* **ПОСТАВЛЕННАЯ ЗАДАЧА**: Допиши продолжение отрывка о зодчем Баженове и его замысле Кремлевского дворца, начиная сразу после последнего предложения.

*** ВЫБРАННЫЙ ОТРЫВОК ***

Не поладив с директором академии И. И. Бецким, преклонявшимся перед французами, молодой академик вынужден был порвать с академией, номинально оставаясь ее членом, и целый год искал работу, пока о его бедственном положении не узнал фаворит государыни. Екатерина сразу назначила Баженова «архитектором при Артиллерии со чином капитана Артиллерийского» в ведение Григория Орлова, который поручает ему строительство нового каменного здания Арсенала, на месте старого, находившегося в конце Литейного проспекта.
А в феврале следующего года Г. Орлов посылает Баженова в Москву под предлогом «казенных артиллерийских надобностей» заниматься благоустройством территории Кремля для предстоящего в конце июля 1767 г. прибытия туда государыни с депутатами «Уложенной Комиссии».
Здесь у архитектора возникла мысль о постройке Кремлевского дворца, которой он поделился с Г. Орловым, а затем с его помощью и с императрицей, выразившей восхищение и заинтересованность представленными ей соображениями.

*** ПОДБОРКА МАТЕРИАЛОВ ***

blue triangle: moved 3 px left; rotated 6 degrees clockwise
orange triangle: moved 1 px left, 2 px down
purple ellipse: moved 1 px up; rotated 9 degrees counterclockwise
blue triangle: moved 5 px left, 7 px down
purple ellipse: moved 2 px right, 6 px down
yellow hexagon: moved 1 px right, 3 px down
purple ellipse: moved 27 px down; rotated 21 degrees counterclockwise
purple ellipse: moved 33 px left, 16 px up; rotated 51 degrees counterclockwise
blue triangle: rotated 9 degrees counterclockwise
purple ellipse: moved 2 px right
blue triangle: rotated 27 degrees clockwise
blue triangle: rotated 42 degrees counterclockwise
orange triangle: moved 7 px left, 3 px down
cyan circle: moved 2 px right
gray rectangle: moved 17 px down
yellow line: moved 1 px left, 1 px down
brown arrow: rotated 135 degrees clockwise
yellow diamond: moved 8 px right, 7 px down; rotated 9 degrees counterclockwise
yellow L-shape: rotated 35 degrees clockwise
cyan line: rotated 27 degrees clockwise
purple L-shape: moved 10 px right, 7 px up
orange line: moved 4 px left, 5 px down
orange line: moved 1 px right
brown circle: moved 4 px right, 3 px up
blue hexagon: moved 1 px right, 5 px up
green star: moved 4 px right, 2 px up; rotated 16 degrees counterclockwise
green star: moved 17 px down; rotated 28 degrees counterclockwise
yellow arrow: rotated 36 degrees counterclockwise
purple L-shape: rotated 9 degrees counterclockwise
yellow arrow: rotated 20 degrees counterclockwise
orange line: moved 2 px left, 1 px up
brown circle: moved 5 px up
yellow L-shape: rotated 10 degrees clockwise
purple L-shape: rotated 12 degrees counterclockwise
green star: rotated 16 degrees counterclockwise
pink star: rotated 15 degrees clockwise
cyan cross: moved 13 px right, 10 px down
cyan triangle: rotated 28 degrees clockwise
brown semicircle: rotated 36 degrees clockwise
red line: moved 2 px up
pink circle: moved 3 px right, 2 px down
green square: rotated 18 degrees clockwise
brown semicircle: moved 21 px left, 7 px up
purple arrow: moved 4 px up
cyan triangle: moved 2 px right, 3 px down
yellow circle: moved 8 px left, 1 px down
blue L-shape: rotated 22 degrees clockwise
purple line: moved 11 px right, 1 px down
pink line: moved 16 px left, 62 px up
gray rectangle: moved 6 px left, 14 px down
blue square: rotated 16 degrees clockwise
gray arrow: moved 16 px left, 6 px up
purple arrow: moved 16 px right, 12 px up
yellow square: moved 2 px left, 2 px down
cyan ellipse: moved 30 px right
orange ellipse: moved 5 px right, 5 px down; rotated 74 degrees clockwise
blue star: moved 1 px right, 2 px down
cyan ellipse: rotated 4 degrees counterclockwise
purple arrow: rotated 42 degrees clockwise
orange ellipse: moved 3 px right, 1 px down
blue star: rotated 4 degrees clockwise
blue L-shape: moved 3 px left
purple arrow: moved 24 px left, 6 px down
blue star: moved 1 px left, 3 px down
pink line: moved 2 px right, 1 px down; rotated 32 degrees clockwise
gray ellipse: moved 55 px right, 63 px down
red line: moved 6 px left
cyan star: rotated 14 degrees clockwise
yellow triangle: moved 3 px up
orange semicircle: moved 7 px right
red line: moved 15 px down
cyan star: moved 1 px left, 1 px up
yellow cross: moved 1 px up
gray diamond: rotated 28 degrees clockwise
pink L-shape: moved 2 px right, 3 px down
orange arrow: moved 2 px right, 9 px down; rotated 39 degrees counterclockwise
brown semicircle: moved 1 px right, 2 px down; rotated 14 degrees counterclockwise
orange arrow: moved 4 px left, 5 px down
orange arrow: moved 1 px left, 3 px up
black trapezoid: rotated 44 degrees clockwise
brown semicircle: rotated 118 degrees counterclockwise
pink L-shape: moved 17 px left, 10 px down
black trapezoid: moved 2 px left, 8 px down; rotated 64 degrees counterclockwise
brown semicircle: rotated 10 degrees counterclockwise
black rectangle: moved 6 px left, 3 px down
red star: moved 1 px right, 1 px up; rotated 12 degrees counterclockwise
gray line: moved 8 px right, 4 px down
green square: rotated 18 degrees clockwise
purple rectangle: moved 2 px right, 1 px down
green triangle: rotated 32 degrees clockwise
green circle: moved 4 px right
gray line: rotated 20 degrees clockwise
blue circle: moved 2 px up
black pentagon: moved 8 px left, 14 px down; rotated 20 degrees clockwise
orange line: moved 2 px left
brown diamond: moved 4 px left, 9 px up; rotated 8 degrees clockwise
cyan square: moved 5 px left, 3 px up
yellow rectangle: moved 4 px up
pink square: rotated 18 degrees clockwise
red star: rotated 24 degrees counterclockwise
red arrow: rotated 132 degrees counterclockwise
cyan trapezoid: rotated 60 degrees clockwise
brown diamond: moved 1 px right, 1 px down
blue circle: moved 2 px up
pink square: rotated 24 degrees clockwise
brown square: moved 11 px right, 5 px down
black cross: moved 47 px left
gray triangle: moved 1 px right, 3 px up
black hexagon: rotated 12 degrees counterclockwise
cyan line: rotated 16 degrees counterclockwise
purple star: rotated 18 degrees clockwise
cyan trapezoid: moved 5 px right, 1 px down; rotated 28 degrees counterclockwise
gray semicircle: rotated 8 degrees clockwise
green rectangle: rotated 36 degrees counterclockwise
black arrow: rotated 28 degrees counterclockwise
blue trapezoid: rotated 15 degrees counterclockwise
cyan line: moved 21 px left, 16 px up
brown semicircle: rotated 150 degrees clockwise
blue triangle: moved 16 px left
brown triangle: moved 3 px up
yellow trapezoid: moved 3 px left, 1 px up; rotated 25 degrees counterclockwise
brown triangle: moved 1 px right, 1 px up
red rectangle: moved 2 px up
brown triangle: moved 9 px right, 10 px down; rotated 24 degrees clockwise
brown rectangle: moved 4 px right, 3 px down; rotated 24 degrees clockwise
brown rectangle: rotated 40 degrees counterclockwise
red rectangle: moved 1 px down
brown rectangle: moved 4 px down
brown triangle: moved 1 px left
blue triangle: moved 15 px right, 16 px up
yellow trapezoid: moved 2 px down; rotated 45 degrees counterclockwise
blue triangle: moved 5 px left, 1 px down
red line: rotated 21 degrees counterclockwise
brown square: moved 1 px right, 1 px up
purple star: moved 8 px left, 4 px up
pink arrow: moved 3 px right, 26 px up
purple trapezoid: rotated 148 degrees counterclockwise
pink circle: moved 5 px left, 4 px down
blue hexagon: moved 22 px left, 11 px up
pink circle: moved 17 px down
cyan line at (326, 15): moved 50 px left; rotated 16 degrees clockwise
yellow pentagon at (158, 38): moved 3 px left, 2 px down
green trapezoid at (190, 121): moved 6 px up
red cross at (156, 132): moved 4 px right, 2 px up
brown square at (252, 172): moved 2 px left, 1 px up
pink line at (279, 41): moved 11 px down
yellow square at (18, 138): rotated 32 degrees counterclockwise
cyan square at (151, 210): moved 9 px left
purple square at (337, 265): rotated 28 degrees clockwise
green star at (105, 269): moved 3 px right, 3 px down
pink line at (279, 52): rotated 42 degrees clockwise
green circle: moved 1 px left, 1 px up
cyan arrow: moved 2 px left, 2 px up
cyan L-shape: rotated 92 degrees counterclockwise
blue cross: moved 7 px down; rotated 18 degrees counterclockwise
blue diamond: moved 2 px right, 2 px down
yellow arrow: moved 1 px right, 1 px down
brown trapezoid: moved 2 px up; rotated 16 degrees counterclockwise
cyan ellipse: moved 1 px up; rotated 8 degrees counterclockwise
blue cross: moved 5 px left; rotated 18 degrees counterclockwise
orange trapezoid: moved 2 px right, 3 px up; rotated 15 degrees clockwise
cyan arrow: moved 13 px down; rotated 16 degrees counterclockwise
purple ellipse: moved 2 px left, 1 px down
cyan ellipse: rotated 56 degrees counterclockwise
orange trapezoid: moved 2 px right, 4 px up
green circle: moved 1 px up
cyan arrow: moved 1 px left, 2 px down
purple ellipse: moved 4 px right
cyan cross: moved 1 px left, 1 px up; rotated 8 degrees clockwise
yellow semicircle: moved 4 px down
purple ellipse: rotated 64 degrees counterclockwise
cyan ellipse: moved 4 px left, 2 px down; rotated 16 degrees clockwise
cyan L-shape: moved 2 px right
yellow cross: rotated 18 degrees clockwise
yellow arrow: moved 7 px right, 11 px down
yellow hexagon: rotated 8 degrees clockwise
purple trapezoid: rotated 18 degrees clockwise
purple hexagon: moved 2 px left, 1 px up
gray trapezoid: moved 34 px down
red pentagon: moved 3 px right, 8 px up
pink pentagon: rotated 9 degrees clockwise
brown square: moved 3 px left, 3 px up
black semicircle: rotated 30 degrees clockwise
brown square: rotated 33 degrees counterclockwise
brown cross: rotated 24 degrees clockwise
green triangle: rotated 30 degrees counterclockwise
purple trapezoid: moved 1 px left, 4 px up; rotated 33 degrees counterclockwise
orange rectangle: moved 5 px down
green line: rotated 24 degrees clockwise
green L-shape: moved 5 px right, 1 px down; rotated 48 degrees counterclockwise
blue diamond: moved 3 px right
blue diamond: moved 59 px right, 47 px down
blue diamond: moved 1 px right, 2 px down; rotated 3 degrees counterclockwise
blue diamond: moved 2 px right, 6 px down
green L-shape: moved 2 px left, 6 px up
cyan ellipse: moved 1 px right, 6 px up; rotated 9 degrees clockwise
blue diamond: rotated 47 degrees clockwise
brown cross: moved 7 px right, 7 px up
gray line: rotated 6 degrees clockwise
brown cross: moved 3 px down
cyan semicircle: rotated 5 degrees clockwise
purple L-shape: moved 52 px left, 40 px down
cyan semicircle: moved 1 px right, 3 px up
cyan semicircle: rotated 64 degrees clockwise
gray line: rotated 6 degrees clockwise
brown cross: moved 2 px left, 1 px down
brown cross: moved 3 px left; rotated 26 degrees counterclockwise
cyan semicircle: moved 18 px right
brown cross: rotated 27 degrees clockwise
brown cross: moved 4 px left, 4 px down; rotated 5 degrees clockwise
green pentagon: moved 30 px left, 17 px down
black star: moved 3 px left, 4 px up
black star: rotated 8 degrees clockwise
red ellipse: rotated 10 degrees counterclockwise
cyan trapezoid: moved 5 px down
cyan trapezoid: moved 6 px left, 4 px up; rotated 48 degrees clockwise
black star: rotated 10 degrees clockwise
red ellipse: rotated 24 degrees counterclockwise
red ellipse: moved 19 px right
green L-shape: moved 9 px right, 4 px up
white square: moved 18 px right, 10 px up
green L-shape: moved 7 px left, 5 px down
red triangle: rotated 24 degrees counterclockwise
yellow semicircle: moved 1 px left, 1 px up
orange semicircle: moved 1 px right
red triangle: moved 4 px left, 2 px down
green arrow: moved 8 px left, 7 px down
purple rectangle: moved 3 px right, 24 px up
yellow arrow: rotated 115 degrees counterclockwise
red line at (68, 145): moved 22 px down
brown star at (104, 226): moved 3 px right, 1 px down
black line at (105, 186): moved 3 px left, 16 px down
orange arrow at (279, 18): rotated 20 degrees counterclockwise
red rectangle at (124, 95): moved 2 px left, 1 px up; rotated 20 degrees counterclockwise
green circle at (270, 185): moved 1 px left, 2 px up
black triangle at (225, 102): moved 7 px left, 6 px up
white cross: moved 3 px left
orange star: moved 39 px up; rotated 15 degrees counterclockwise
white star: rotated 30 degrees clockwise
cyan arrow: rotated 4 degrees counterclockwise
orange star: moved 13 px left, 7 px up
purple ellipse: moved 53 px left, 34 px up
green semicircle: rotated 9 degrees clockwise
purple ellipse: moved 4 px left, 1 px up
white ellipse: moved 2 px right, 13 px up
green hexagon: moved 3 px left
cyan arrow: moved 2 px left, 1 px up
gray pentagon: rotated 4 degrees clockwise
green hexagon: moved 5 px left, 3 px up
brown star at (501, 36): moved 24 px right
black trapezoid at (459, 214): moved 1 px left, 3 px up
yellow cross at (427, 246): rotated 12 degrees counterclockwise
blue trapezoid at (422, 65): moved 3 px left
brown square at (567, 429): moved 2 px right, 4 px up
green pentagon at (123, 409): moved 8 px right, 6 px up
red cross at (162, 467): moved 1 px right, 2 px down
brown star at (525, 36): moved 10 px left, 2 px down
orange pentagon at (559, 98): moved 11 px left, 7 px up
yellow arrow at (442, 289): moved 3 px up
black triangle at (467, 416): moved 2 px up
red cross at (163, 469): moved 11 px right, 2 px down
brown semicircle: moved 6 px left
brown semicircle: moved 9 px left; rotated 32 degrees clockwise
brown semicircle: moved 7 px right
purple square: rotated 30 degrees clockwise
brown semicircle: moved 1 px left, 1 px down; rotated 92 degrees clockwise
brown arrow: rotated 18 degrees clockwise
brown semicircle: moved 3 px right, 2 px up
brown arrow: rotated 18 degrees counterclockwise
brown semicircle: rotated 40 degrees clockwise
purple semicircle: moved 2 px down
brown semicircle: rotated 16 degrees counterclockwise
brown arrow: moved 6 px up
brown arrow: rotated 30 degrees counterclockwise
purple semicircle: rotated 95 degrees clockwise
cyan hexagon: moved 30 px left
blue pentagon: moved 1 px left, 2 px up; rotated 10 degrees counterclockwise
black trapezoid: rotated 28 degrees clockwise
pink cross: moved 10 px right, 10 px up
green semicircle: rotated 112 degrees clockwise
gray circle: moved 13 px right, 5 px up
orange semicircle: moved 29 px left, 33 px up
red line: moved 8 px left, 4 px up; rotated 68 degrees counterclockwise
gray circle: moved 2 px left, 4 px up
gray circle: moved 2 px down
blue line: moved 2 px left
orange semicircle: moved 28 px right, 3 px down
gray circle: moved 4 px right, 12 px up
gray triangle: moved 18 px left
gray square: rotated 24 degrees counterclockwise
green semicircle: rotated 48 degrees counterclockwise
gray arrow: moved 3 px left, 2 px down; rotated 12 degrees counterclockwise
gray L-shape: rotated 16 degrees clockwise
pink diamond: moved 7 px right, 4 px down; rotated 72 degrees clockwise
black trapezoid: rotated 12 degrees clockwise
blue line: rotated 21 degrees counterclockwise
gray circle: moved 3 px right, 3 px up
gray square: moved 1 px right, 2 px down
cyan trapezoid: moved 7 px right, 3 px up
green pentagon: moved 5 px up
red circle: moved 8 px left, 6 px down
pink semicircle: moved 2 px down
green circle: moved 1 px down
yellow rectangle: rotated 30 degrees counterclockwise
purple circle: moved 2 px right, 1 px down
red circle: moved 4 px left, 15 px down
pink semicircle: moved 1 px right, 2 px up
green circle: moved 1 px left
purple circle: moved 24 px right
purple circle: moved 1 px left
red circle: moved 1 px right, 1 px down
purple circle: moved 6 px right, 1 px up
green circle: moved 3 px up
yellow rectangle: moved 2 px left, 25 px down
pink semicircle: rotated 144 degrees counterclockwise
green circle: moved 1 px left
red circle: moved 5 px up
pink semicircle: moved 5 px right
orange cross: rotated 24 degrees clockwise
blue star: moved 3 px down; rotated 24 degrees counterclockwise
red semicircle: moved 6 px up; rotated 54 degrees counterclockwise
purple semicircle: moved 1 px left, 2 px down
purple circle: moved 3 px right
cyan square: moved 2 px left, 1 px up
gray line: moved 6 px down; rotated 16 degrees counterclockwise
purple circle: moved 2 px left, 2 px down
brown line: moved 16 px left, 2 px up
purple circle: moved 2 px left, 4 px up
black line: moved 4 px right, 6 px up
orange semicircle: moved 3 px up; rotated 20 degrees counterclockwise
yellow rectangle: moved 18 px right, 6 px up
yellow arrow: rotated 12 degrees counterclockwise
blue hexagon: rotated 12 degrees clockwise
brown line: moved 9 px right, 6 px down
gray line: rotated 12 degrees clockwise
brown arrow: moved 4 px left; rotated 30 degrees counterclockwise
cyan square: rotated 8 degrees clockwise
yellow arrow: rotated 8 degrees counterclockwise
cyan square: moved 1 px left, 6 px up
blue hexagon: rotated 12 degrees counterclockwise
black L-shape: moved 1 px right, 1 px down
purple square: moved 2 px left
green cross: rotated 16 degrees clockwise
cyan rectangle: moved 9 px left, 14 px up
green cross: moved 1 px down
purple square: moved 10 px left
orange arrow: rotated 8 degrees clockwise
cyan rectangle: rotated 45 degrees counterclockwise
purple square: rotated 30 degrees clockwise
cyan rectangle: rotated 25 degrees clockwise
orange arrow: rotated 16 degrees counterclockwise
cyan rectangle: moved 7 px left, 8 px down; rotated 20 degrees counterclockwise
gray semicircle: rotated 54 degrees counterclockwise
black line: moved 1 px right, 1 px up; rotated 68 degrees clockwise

***

* **ОТВЕТ НА ЗАДАЧУ**:
В 1768 г. началась война с Турцией. Иностранные дипломаты в Петербурге, зная о влиянии Григория на Екатерину, заискивали перед ним, рассчитывая на установление выгодных отношений с Россией. Саксонское правительство пыталось его подкупить, но получило решительный отпор. Императрица же, зная простодушие любимца, не допускала его к самостоятельному решению государственных вопросов. Две «родные сестры» — Политика и Дипломатия, как правило, требующие изворотливости, на протяжении всей жизни были чужды Григорию, отличавшемуся доверчивостью, честностью, неспособностью льстить и лгать. По характеристике младшего Орлова, Владимира, «у него была львиная отвага при кротости овечьей». Он был щедр до расточительности, добр к людям и не редко разбалтывал то, о чем следовало помолчать.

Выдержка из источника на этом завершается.